E' bene tenere a mente il quadro descritto nell'indagine dei carabinieri del Noe
di Roma. C'è un territorio continuo che scende da Roma fino a Caserta, che è
oggi la terra degli inceneritori, del Cdr, del movimento frenetico di tir, della
logistica della monnezza. Malagrotta, Albano, Colleferro, San Vittore nel Lazio
sono gli impianti presenti e futuri del cartello Cerroni - Acea - Ama; Acerra è
il terminale campano dell'asse del «ciclo industriale dei rifiuti» che sta
entrando in funzione proprio in queste ore.
Proprio il Cdr e gli impianti di incenerimento costruiti dalla Fibe ad Acerra
furono una delle principali cause dell'emergenza. E' difficile - se non
impossibile - trovare un combustibile da rifiuti decente da quelle parti. Quello
che Colleferro bruciava dimostra che in realtà il problema non è solo campano.
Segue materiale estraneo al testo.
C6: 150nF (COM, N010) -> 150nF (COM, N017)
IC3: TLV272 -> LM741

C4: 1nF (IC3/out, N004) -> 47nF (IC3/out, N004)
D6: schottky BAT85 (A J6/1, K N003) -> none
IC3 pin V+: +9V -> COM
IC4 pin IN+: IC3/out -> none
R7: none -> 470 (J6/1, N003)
E
mentre il consorzio Gaia viene messo in vendita, si inizia ad intravedere anche
nel Lazio il ricatto dell'emergenza: le discariche rischiano la chiusura da un
momento all'altro, la differenziata è ben lontana da un livello accettabile.
Sarà un'altra emergenza a far digerire la truffa degli inceneritori?